[Collected data entries]

= Beginning of Section =

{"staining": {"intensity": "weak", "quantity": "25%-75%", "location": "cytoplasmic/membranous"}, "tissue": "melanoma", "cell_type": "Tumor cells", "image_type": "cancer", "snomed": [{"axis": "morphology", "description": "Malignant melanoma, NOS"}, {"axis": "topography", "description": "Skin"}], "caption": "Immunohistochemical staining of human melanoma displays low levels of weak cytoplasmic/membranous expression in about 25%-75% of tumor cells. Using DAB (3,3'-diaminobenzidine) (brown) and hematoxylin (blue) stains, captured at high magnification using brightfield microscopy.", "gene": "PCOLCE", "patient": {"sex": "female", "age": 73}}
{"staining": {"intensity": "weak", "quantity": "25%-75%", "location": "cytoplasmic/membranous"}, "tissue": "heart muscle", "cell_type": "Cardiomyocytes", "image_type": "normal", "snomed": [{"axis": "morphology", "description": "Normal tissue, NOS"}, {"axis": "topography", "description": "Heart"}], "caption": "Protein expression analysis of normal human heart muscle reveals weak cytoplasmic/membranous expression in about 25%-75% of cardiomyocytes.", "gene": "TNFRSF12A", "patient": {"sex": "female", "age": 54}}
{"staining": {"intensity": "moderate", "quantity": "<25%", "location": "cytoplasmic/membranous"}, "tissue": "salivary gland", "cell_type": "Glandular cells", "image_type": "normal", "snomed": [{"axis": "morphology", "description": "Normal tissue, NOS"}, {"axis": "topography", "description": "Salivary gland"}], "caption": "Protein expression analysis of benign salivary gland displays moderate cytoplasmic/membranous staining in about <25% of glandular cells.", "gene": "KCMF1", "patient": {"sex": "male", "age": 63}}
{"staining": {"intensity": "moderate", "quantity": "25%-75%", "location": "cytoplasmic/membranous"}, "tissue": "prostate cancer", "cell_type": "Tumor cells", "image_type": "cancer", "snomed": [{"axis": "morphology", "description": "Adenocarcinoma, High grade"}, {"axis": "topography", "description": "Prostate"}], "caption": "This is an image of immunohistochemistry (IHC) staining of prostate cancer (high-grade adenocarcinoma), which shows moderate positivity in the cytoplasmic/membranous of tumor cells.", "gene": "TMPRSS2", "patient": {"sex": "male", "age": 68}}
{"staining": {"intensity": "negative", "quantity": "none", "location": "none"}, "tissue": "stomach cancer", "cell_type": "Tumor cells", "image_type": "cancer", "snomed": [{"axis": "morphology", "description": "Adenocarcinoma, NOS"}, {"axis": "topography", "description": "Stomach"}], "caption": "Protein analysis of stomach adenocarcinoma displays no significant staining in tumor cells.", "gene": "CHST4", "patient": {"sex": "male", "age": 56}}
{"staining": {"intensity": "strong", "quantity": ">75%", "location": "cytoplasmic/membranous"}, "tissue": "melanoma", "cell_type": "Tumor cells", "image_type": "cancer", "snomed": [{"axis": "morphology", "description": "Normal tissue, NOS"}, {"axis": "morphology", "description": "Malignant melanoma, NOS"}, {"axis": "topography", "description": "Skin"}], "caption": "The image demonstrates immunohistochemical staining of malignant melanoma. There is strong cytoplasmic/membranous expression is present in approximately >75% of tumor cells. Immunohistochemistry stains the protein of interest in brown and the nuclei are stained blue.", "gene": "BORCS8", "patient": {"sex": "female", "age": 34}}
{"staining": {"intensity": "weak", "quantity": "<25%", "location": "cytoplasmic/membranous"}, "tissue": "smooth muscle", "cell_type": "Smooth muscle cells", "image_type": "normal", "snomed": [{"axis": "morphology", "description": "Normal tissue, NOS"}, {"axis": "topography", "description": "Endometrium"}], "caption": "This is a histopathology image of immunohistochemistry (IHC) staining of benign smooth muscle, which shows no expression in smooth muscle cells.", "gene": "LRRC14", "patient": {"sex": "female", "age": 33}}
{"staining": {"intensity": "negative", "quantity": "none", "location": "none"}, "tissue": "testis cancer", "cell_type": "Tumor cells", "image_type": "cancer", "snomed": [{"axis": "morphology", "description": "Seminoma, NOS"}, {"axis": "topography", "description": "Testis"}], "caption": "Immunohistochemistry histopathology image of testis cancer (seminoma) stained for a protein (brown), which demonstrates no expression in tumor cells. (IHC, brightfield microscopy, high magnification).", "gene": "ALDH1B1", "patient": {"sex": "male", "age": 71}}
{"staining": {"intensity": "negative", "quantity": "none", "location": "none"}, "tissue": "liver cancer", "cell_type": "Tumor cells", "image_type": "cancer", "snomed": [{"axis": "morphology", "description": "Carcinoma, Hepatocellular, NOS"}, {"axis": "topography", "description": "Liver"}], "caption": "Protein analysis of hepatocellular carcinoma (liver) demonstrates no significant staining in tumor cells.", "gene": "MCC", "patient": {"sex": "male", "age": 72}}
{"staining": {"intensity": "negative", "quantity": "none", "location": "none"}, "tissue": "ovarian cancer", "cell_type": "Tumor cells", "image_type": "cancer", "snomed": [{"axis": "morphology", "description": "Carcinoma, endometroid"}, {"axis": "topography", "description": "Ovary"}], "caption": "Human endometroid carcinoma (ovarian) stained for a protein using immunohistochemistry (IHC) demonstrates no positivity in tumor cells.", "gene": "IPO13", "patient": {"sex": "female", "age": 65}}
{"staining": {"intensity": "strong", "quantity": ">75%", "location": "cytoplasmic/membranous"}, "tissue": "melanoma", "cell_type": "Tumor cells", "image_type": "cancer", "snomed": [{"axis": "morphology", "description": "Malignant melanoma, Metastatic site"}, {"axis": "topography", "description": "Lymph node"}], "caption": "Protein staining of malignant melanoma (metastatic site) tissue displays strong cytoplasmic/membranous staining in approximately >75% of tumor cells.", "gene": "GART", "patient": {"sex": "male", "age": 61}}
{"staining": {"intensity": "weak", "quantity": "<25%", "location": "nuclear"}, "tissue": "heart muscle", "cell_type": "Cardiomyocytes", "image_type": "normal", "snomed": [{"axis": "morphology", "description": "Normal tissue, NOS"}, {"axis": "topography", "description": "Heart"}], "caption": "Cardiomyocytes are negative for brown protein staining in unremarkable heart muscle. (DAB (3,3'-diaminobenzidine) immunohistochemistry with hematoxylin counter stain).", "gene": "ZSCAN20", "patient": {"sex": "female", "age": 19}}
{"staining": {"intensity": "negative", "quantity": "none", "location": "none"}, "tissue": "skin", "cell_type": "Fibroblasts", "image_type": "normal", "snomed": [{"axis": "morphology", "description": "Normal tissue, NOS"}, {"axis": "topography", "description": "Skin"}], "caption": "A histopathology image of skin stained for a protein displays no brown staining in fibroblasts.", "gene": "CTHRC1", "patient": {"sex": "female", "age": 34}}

= End of Section =

**Exercise aim:** Restate word for word the entries above, starting at the line with "image of testis" and ending at the line with "malignant melanoma (metastatic", inclusive, and no others.

**Exercise response:**
{"staining": {"intensity": "negative", "quantity": "none", "location": "none"}, "tissue": "testis cancer", "cell_type": "Tumor cells", "image_type": "cancer", "snomed": [{"axis": "morphology", "description": "Seminoma, NOS"}, {"axis": "topography", "description": "Testis"}], "caption": "Immunohistochemistry histopathology image of testis cancer (seminoma) stained for a protein (brown), which demonstrates no expression in tumor cells. (IHC, brightfield microscopy, high magnification).", "gene": "ALDH1B1", "patient": {"sex": "male", "age": 71}}
{"staining": {"intensity": "negative", "quantity": "none", "location": "none"}, "tissue": "liver cancer", "cell_type": "Tumor cells", "image_type": "cancer", "snomed": [{"axis": "morphology", "description": "Carcinoma, Hepatocellular, NOS"}, {"axis": "topography", "description": "Liver"}], "caption": "Protein analysis of hepatocellular carcinoma (liver) demonstrates no significant staining in tumor cells.", "gene": "MCC", "patient": {"sex": "male", "age": 72}}
{"staining": {"intensity": "negative", "quantity": "none", "location": "none"}, "tissue": "ovarian cancer", "cell_type": "Tumor cells", "image_type": "cancer", "snomed": [{"axis": "morphology", "description": "Carcinoma, endometroid"}, {"axis": "topography", "description": "Ovary"}], "caption": "Human endometroid carcinoma (ovarian) stained for a protein using immunohistochemistry (IHC) demonstrates no positivity in tumor cells.", "gene": "IPO13", "patient": {"sex": "female", "age": 65}}
{"staining": {"intensity": "strong", "quantity": ">75%", "location": "cytoplasmic/membranous"}, "tissue": "melanoma", "cell_type": "Tumor cells", "image_type": "cancer", "snomed": [{"axis": "morphology", "description": "Malignant melanoma, Metastatic site"}, {"axis": "topography", "description": "Lymph node"}], "caption": "Protein staining of malignant melanoma (metastatic site) tissue displays strong cytoplasmic/membranous staining in approximately >75% of tumor cells.", "gene": "GART", "patient": {"sex": "male", "age": 61}}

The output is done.